---- DATA FOR REVIEW
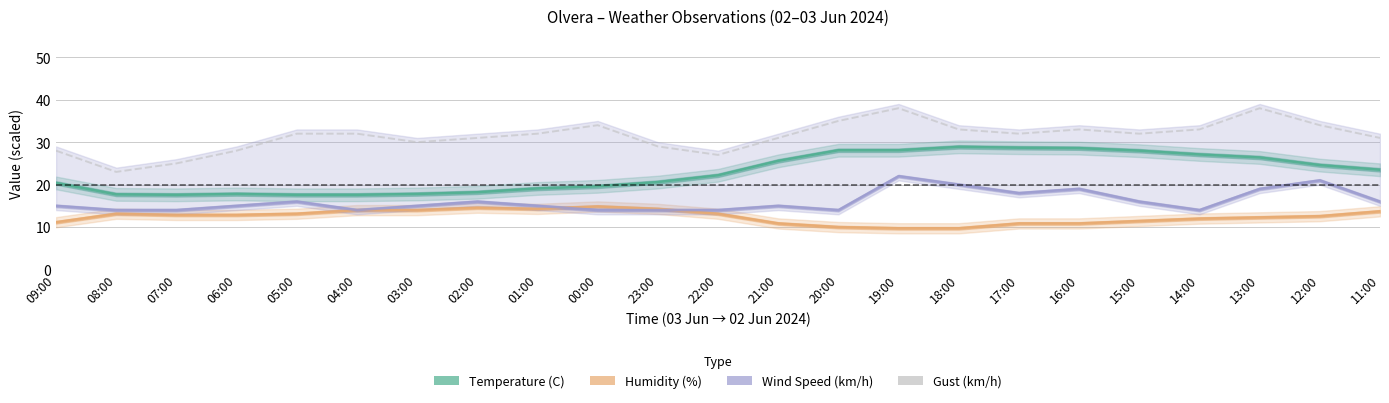

At which category does the chart reach its peak across all series?

19:00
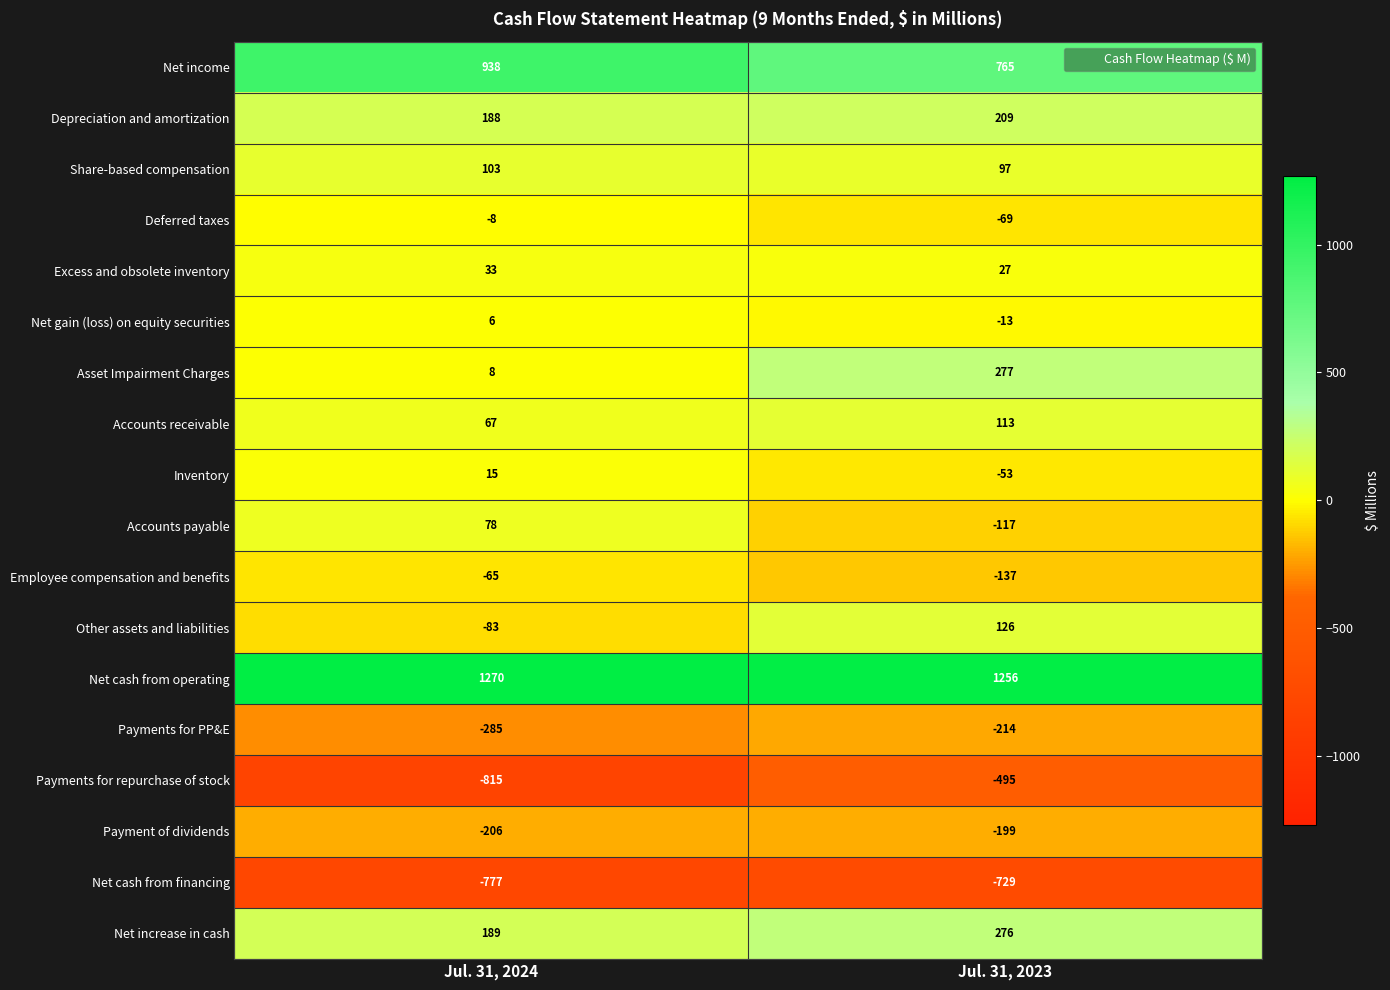

Which series has the widest spread of values?

Payments for repurchase of stock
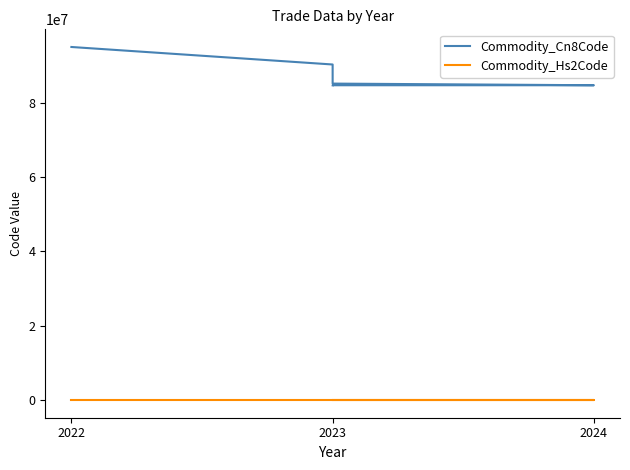

What are all the series names shown in the legend?

Commodity_Cn8Code, Commodity_Hs2Code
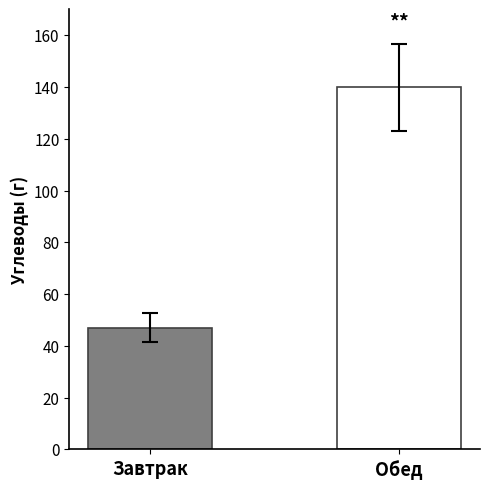

What is the maximum value shown in the chart?

140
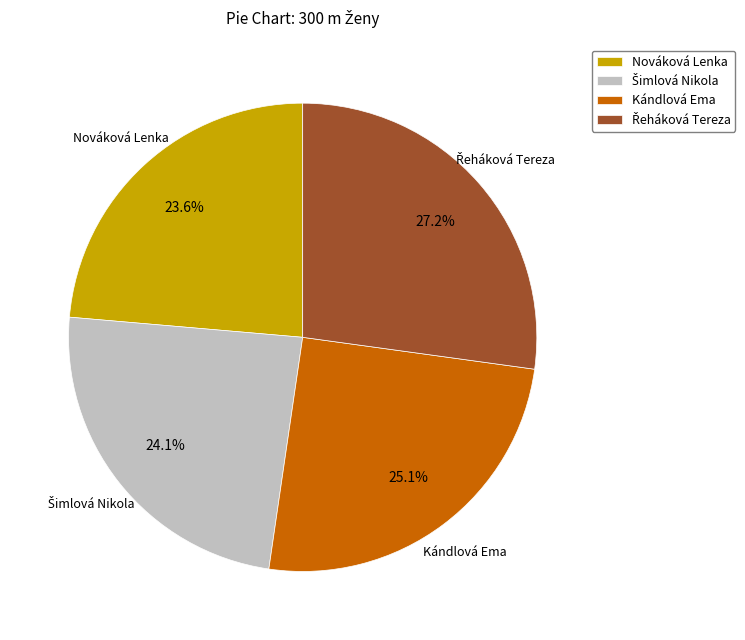

How many slices are in this pie chart?

4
--------
▶ _YOUR OBJECTIVE_:
Output all of the material above line for line, with the pictures left out.

▶ _TASK SOLUTION_:
At which category does the chart reach its peak across all series?

19:00

Which series has the widest spread of values?

Payments for repurchase of stock

What are all the series names shown in the legend?

Commodity_Cn8Code, Commodity_Hs2Code

What is the maximum value shown in the chart?

140

How many slices are in this pie chart?

4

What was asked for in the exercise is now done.